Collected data
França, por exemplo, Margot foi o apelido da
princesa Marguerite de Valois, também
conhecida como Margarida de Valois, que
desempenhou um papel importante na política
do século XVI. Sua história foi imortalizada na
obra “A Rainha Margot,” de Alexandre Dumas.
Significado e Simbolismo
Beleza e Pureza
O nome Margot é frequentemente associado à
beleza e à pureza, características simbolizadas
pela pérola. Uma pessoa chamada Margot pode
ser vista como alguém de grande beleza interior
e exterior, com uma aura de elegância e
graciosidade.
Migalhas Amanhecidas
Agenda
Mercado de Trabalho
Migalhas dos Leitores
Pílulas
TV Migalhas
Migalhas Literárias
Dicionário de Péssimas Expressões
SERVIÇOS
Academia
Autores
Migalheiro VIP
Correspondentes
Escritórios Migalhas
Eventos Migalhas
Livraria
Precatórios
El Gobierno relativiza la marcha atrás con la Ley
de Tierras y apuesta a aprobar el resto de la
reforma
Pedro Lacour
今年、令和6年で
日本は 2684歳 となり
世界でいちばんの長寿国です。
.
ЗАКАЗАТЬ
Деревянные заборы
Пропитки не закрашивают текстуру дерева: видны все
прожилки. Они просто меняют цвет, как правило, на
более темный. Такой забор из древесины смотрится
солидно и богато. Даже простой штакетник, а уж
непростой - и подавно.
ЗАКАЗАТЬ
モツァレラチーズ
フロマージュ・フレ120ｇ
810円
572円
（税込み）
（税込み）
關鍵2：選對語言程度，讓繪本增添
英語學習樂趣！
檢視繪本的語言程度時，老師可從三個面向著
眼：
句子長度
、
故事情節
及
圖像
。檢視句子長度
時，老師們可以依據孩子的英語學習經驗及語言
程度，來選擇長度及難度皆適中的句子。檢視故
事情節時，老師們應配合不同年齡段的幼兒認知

_ABOUT THIS EXERCISE_
What is needed here is an exact transcription of the records above.

_FINISHED TASK_
França, por exemplo, Margot foi o apelido da
princesa Marguerite de Valois, também
conhecida como Margarida de Valois, que
desempenhou um papel importante na política
do século XVI. Sua história foi imortalizada na
obra “A Rainha Margot,” de Alexandre Dumas.
Significado e Simbolismo
Beleza e Pureza
O nome Margot é frequentemente associado à
beleza e à pureza, características simbolizadas
pela pérola. Uma pessoa chamada Margot pode
ser vista como alguém de grande beleza interior
e exterior, com uma aura de elegância e
graciosidade.
Migalhas Amanhecidas
Agenda
Mercado de Trabalho
Migalhas dos Leitores
Pílulas
TV Migalhas
Migalhas Literárias
Dicionário de Péssimas Expressões
SERVIÇOS
Academia
Autores
Migalheiro VIP
Correspondentes
Escritórios Migalhas
Eventos Migalhas
Livraria
Precatórios
El Gobierno relativiza la marcha atrás con la Ley
de Tierras y apuesta a aprobar el resto de la
reforma
Pedro Lacour
今年、令和6年で
日本は 2684歳 となり
世界でいちばんの長寿国です。
.
ЗАКАЗАТЬ
Деревянные заборы
Пропитки не закрашивают текстуру дерева: видны все
прожилки. Они просто меняют цвет, как правило, на
более темный. Такой забор из древесины смотрится
солидно и богато. Даже простой штакетник, а уж
непростой - и подавно.
ЗАКАЗАТЬ
モツァレラチーズ
フロマージュ・フレ120ｇ
810円
572円
（税込み）
（税込み）
關鍵2：選對語言程度，讓繪本增添
英語學習樂趣！
檢視繪本的語言程度時，老師可從三個面向著
眼：
句子長度
、
故事情節
及
圖像
。檢視句子長度
時，老師們可以依據孩子的英語學習經驗及語言
程度，來選擇長度及難度皆適中的句子。檢視故
事情節時，老師們應配合不同年齡段的幼兒認知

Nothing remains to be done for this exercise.